I started using the Internet back in my days as a graduate student at Dartmouth College. My earliest Usenet post archived on Google is 10987@dartvax.Dartmouth.EDU posted from a Sun 3/160 in November 1988, almost three years after the first meeting of the Internet Engineering Taskforce. Fast forward to 1992 and the publication of the first edition of Zen and the Art of the Internet. This was a pretty comprehensive guide and is still a useful document although it does not even mention the World Wide Web which was at that time still waiting in the wings (see this potted history of the Web).
But what about the present - and indeed the future? The information is out there just waiting for anyone with spare time and a web browser. I normally use Google for searching but have been trying out alltheweb as an alternative. Other useful points of reference are the Open Directory Project, Wikipedia and Internet Archive. For news I recommend getting to grips with RSS and if you are involved in creating web content do us a favour and follow W3C recommendations!

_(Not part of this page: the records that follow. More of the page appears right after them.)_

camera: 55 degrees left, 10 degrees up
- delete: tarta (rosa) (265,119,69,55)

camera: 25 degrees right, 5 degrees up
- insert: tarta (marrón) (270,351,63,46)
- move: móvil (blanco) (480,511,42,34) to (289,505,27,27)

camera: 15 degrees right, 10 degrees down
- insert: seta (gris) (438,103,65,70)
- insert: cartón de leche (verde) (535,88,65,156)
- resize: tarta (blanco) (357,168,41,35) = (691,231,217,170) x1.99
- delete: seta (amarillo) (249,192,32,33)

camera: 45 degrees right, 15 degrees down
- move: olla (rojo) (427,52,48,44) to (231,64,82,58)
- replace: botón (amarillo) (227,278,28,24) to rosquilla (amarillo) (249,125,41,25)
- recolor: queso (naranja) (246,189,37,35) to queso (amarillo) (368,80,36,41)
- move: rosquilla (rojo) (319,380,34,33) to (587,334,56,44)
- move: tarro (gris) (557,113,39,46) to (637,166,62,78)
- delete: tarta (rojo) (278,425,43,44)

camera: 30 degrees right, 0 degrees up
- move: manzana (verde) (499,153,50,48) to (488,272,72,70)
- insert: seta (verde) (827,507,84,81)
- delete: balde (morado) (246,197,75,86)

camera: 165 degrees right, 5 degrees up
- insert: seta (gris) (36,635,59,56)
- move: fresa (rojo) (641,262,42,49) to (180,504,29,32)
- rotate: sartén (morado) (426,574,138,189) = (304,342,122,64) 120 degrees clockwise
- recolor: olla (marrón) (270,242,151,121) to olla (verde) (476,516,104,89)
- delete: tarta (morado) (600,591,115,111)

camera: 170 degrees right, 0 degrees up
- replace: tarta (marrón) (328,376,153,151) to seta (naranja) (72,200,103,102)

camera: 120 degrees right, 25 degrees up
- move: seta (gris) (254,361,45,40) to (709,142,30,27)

I use the Internet for many things but am also fascinated by the technical, political and philosophical issues. Foremost among the political issues are the rights to Privacy and Freedom of Information which are always under threat from powerful forces motivated by ideology or greed. Speaking up for the good Netizens are organisations such as the Electronic Freedom Foundation. Other progressive organisations include the Free Software Foundation and the Open Source Initiative. As William Gibson put it "The future is already here; it's just not evenly distributed yet."